[Opening Text passage section]
Site plan of proposed conditions.

a.

Location and spacing of solar panels.

b.

Location of access roads.

c.

Planned location of underground or overhead electric lines connecting the solar farm to the building substation or other electric load.

d.

New electrical equipment other than at the existing building or substation that is the connection point for the solar farm.

e.

Proposed erosion and sediment control measures.

f.

Proposed stormwater management measures.

g.

Sketch elevation of the premises accurately depicting the proposed solar energy conversion system and its relationship to structures on adjacent lots (if any).

3

Manufacturer's specifications and recommended installation methods for all major equipment, including solar panels, mounting systems and foundations for poles or racks.

4.

The number of panels to be installed.

5.

A description of the method of connecting the array to a building or substation.

6.

A copy of the interconnection agreement with local electric utility or a written explanation outlining why an interconnection agreement is not necessary.

7.

A decommissioning plan shall be required to ensure that facilities are properly removed after their useful live. Decommissioning of solar panels must occur in the event they are not in use for 12 consecutive months. The plan shall include provisions for removal of all structures and foundations, restoration of soil and vegetation and a plan ensuring financial resources will be available to fully decommission the site. Disposal of structures and/or foundations shall meet the provisions of the Meeker County Solid Waste Ordinance, or successor ordinance. The board may require the posting of a bond, letter of credit or the establishment of an escrow account to ensure proper decommissioning.

8.
[Closing Text passage section]
[Opening Dataset records section]
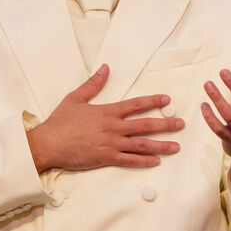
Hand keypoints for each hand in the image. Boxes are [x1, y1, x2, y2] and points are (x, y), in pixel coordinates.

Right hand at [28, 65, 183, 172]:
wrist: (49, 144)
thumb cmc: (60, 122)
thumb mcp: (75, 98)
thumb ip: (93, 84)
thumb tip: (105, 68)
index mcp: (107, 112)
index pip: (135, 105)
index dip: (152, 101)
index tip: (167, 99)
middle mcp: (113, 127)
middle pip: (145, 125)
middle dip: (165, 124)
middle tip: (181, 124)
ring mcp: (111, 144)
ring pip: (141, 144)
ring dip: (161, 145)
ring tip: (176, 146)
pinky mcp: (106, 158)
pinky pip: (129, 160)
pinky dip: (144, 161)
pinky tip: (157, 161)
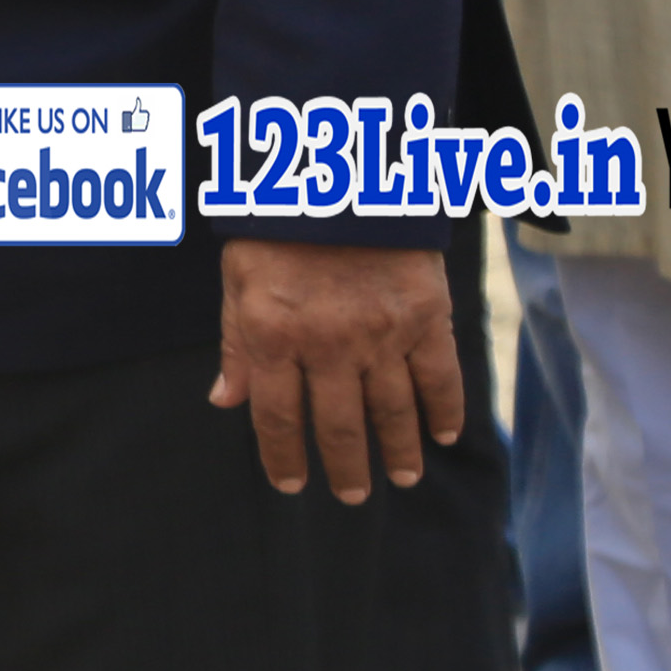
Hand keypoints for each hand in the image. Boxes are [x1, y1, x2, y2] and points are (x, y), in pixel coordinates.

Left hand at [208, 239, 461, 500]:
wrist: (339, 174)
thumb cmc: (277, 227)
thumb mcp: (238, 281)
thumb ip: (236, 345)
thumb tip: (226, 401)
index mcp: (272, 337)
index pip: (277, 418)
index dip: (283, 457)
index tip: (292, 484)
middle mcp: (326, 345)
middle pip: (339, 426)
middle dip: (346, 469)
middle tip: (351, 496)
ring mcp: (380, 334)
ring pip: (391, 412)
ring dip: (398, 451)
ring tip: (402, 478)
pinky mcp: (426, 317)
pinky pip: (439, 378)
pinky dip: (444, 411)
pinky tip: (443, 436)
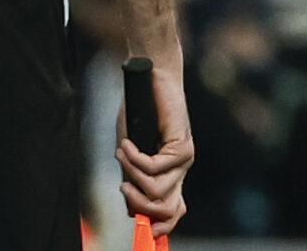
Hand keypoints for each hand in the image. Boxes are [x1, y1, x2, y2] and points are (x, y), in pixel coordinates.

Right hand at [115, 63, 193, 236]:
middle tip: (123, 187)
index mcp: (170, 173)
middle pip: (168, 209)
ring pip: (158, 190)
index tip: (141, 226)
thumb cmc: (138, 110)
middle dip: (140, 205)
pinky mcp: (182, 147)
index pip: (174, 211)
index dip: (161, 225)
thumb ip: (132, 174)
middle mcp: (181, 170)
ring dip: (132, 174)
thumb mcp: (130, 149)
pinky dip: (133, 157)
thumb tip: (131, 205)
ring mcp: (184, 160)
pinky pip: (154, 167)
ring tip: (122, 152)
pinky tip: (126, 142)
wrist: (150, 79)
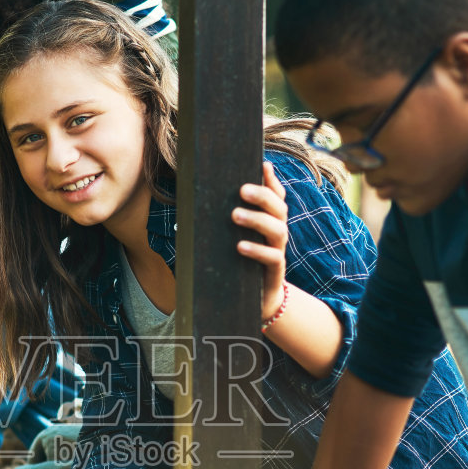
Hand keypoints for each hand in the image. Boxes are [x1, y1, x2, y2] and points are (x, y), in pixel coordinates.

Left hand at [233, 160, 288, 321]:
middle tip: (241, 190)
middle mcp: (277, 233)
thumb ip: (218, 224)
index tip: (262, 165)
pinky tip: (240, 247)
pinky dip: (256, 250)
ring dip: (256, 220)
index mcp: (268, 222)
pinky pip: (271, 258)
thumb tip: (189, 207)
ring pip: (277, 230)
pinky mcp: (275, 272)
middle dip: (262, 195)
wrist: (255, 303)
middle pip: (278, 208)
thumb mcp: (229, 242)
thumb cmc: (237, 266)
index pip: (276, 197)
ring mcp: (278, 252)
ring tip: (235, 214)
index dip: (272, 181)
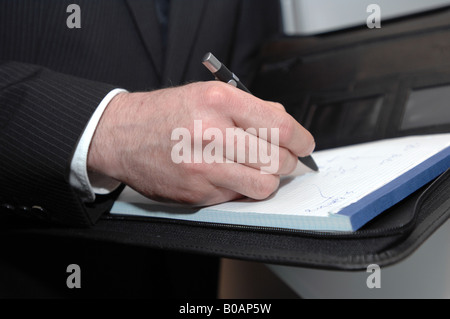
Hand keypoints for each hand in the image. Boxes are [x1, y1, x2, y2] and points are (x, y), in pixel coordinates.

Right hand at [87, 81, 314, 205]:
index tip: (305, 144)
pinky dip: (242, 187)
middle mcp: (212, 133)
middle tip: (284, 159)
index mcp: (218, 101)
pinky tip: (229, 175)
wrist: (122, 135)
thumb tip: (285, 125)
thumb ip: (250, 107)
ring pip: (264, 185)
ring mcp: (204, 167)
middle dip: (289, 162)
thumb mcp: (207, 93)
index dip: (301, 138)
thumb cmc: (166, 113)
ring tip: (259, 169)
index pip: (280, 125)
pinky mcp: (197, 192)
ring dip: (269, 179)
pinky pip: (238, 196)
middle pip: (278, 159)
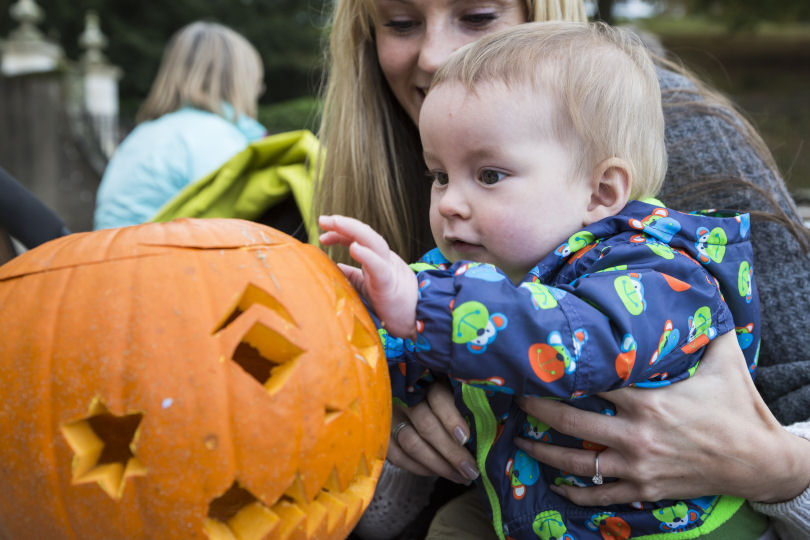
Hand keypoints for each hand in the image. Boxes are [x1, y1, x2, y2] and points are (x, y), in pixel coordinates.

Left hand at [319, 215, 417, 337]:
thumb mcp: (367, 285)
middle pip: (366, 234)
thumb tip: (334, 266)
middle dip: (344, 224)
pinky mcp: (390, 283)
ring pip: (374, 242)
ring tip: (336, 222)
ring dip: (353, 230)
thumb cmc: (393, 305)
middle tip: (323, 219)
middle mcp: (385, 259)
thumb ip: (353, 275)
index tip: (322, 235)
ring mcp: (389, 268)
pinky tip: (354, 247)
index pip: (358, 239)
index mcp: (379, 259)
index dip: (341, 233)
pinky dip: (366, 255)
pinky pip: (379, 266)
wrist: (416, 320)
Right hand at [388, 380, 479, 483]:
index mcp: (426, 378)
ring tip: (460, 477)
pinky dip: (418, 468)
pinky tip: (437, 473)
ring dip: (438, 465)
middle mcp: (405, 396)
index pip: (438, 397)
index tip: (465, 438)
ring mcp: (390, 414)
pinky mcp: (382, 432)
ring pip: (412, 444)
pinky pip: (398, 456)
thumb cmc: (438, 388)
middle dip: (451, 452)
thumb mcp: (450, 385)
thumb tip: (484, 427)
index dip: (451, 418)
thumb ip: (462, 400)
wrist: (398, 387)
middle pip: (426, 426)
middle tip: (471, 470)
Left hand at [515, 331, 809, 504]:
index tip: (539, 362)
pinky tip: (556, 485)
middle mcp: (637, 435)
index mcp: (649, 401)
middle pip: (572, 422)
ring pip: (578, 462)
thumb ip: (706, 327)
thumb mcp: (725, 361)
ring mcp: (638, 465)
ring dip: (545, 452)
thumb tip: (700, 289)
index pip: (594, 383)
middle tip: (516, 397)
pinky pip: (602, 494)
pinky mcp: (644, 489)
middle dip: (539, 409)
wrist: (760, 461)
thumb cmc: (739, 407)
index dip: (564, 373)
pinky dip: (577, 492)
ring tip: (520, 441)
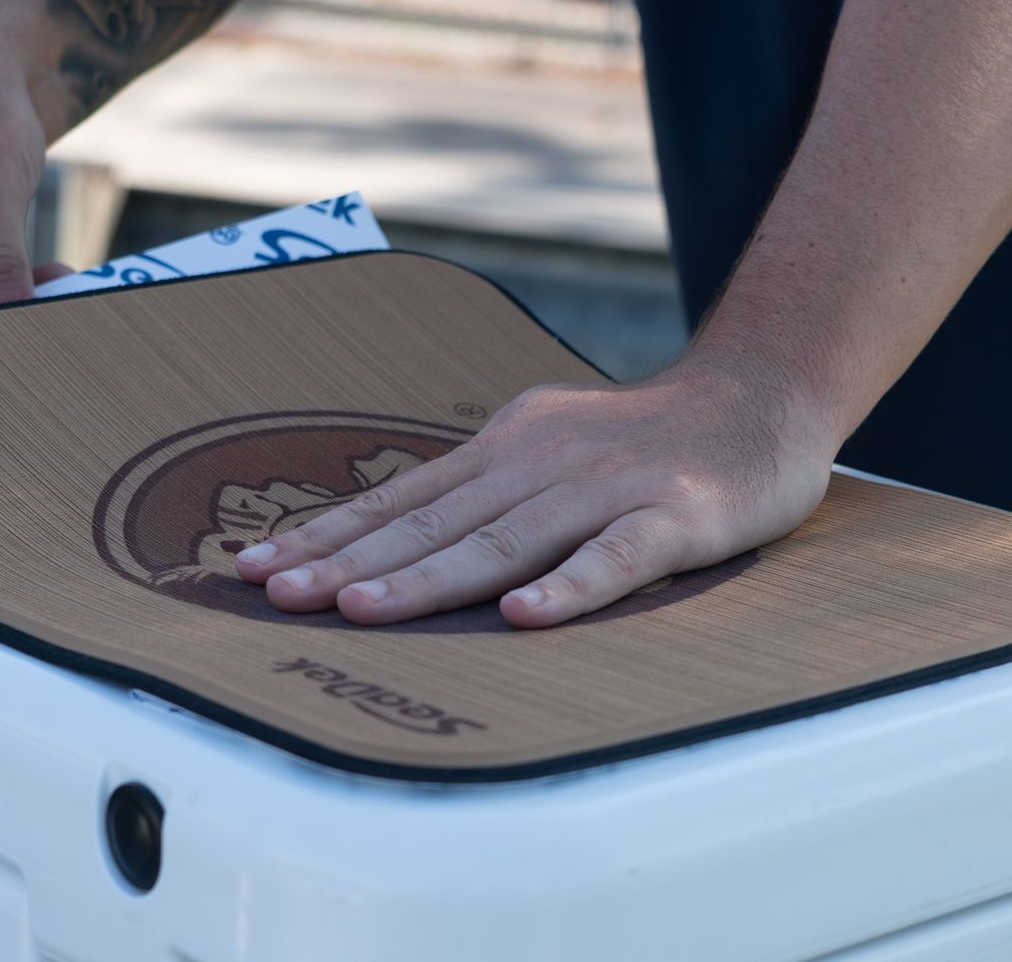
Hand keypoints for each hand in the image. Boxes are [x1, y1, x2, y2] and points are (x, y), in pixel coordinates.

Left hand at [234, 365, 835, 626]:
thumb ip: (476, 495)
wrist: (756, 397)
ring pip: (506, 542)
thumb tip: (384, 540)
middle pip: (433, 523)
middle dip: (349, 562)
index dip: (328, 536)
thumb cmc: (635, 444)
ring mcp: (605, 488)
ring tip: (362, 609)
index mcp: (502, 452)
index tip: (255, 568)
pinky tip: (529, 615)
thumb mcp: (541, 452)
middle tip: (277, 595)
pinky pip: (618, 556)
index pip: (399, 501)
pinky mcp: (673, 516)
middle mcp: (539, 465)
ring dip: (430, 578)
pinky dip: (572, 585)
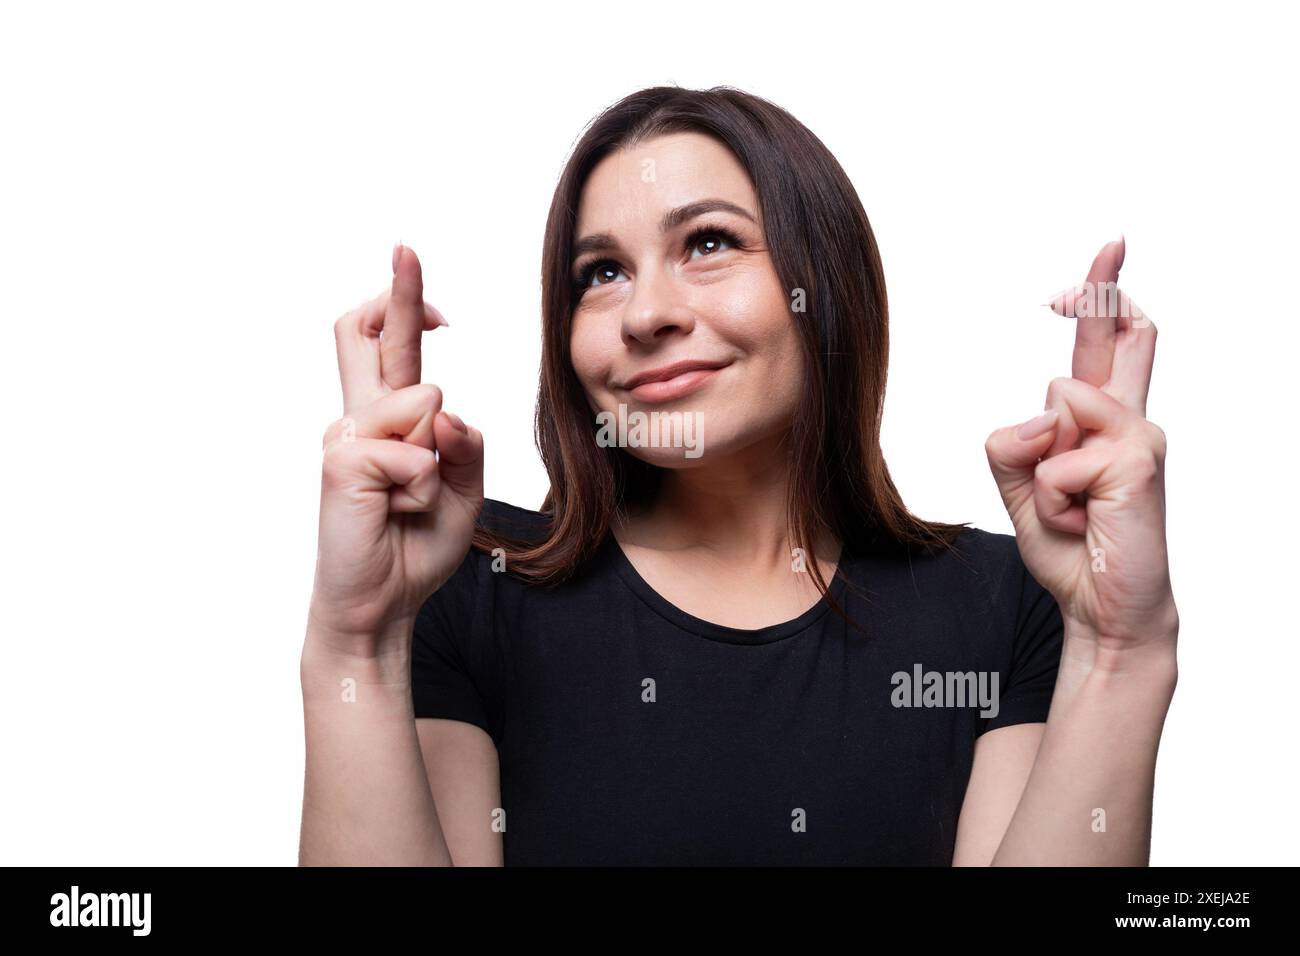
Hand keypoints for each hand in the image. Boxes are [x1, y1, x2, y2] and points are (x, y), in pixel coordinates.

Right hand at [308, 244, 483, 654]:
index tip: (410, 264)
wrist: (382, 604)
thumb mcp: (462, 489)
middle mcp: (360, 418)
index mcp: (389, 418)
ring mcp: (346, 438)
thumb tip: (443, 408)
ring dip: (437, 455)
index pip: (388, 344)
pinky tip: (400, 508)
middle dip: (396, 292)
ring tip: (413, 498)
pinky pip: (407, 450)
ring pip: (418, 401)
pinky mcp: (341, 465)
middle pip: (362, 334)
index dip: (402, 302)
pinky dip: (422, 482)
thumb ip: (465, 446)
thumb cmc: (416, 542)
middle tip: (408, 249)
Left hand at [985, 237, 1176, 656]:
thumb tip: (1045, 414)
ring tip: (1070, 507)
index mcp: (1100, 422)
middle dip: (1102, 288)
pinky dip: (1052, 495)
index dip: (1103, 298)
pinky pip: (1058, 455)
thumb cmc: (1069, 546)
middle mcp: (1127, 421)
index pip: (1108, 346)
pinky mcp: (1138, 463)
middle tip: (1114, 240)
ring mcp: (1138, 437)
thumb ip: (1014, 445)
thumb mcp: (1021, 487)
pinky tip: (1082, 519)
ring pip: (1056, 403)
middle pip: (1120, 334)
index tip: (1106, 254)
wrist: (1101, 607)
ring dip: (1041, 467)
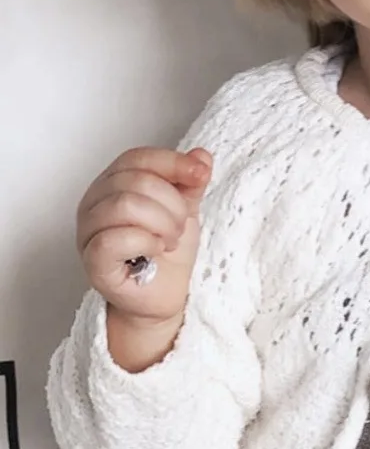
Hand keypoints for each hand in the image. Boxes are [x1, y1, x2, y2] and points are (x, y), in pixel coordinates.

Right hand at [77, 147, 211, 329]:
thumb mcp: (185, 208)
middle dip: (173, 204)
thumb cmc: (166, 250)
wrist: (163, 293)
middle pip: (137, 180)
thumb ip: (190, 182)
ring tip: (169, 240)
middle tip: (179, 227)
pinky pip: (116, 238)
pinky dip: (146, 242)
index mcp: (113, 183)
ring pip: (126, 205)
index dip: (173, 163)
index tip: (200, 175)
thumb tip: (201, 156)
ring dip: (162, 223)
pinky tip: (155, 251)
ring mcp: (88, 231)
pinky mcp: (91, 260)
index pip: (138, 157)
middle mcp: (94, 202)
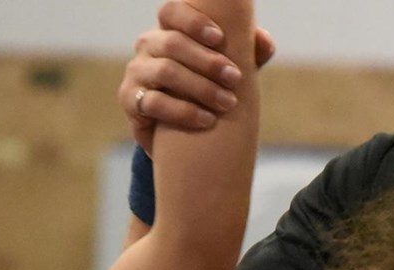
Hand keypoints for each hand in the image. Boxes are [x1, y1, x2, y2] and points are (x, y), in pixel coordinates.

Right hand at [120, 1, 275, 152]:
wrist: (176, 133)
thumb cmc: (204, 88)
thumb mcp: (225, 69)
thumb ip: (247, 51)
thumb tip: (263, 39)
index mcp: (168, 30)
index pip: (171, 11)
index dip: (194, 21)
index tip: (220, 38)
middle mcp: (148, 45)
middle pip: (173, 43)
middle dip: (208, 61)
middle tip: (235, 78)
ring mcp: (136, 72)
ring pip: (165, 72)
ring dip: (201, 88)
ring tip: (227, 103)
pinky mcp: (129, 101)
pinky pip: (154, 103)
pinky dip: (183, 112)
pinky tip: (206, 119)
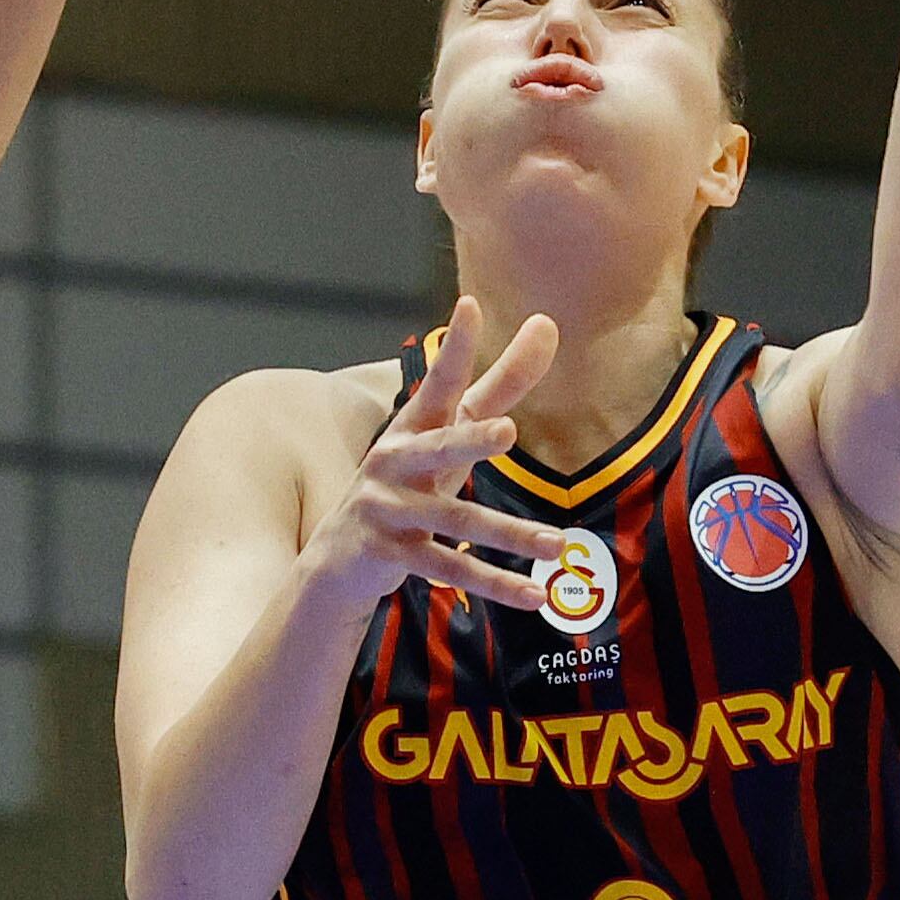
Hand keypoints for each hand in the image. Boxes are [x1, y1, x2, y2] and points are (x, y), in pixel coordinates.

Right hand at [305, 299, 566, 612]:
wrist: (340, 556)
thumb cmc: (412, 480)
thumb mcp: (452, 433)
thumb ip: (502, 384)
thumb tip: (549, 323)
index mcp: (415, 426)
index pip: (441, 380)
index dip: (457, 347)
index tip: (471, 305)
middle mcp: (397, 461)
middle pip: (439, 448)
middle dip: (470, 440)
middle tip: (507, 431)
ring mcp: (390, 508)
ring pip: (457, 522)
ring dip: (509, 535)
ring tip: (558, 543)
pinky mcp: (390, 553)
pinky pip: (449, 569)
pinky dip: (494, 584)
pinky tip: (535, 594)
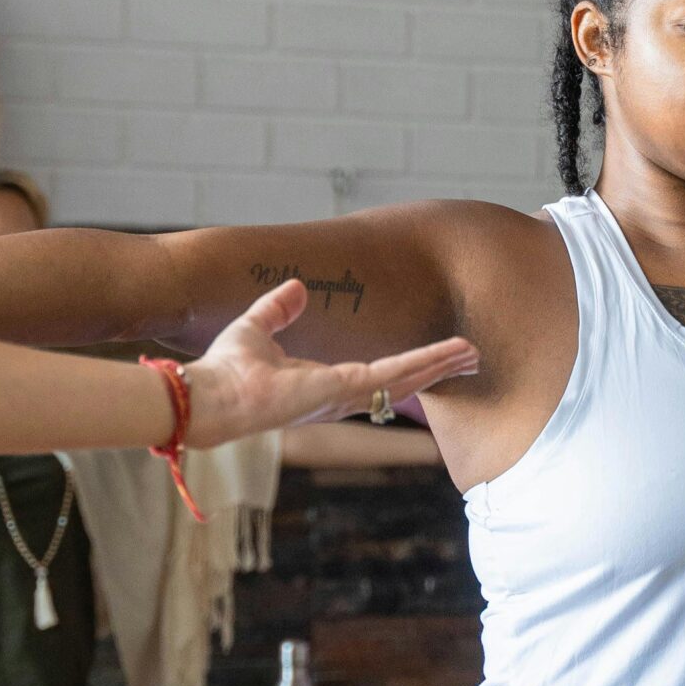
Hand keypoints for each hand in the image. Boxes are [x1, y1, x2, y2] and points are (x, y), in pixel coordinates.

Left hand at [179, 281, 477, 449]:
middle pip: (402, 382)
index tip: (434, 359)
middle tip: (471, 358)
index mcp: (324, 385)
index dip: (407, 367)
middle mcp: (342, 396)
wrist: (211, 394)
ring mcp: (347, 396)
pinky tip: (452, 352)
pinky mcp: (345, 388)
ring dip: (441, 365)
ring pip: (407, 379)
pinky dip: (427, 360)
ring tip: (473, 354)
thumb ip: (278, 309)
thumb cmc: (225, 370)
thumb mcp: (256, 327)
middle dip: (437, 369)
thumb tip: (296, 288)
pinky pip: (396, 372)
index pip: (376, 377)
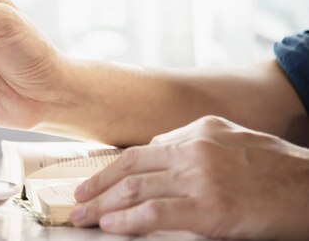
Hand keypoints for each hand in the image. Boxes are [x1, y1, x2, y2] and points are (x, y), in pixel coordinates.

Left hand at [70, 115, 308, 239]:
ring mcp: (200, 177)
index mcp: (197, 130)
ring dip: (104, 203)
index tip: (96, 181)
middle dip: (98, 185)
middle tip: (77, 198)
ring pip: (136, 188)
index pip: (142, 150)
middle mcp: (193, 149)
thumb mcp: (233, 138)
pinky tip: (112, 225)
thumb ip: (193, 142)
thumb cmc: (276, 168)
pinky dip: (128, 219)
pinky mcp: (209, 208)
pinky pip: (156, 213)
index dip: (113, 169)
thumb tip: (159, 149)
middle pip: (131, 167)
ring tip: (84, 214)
[Closing Dataset records section]
Continue the list of solar farm application requirements from the point where it stops.

If reflectors are proposed to be utilized as part of a project, that applicant must submit a plan to reduce glare off said reflectors.

E.

Standards for large solar farms.

1.

[Generally.] Solar farms are composed of multiple solar panels on multiple mounting systems (poles or racks), and generally have an alternating current (AC) rated capacity greater than 300 kilowatts.

2.

[Stormwater management and erosion and sediment control.] Stormwater management and erosion and sediment control shall meet the requirements of the MPCA construction stormwater permit requirements.

3.

Foundations. The manufacturer's engineer or another qualified engineer shall certify that the foundation and design of the solar panels are within accepted professional standards, given local soil and climate conditions.

4.

Other standards and codes. All solar farms shall be in compliance with any applicable local, state and federal regulatory standards, including the State of Minnesota Uniform Building Code, as amended; and the National Electric[al] Safety Code, as amended.

5.

[Requirements for a signed waiver.] Any setback distance within 1320 feet of a non-owner residence and 1,320 feet from an incorporated municipality for the construction of a 300 kilowatt rated alternating current AC capacity or larger solar project requires a signed waiver from the non-owner residence or from the municipality. The signed waiver shall be recorded as part of the Conditional Use Permit with the Meeker County Recorder.

6.

At no time will a large solar system be allowed within 200 feet of a residence.

7.

The fencing setback shall be 150 feet from private and township roads and 200 feet from CSAH and state roads.

8.

Setbacks from side and rear property lines is a minimum of 30 feet.

9.

Setbacks from drainage ditches and wetlands is a minimum of 50 feet.

10.

No more than ten percent of land per township in the A-1 Agricultural Preservation District shall be utilized for solar energy.

11.

Substations and transformers shall meet the same minimum setback distance from a non-owner residence as the solar farm it services.

F.

Standards for solar energy systems, accessory. Solar energy systems are a permitted accessory use in all zoning districts, subject to the following standards:

1.

Accessory building limit. Solar systems, either roof or ground-mounted, do not count as an accessory building for the purpose of meeting limits on the number of accessory structures allowed per residential lot or the coverage limits, as set forth in the Meeker County Zoning Ordinance.

2.

Height. Active solar systems are subject to the following height requirements:

a.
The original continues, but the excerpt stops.